What to do: Could you restate the data word for word and drop the pictures?

Input data:
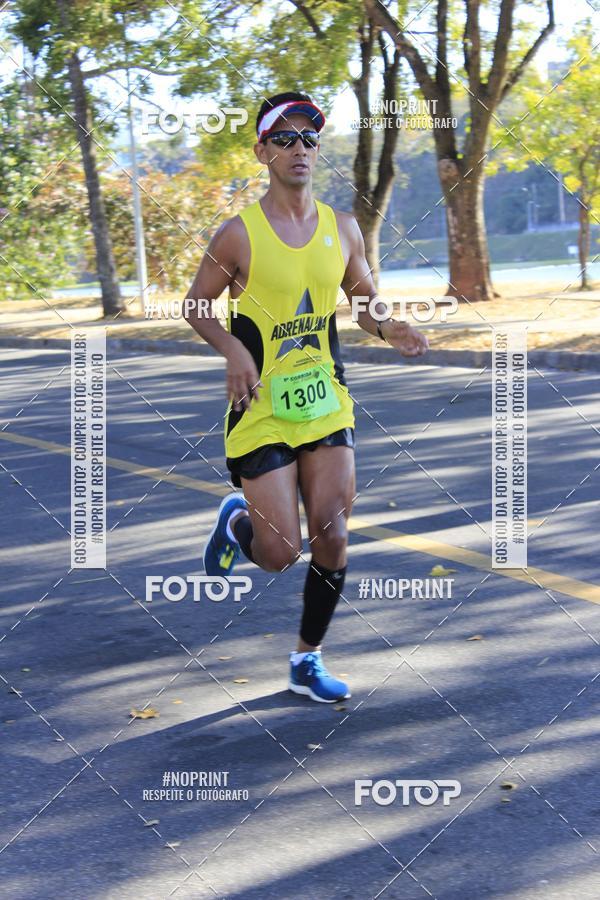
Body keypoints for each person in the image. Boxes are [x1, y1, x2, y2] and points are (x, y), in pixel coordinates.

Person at [184, 91, 428, 703]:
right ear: (263, 151)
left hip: (325, 401)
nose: (301, 148)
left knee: (334, 534)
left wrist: (387, 325)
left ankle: (306, 659)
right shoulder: (239, 234)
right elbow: (195, 305)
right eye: (286, 138)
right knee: (279, 554)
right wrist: (235, 351)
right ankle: (235, 520)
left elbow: (363, 296)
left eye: (310, 138)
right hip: (262, 409)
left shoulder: (343, 228)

Expected output:
Body keypoints for each person in the image. Boxes are [x1, y1, x2, y2] and points are (x, y), in pixel coordinates.

Person at [184, 91, 428, 703]:
right ear: (263, 151)
left hip: (325, 401)
nose: (301, 148)
left knee: (334, 534)
left wrist: (387, 325)
left ankle: (306, 659)
right shoulder: (239, 234)
right elbow: (195, 305)
right eye: (286, 138)
right knee: (279, 554)
right wrist: (235, 351)
right ankle: (235, 520)
left elbow: (363, 296)
left eye: (310, 138)
right hip: (262, 409)
left shoulder: (343, 228)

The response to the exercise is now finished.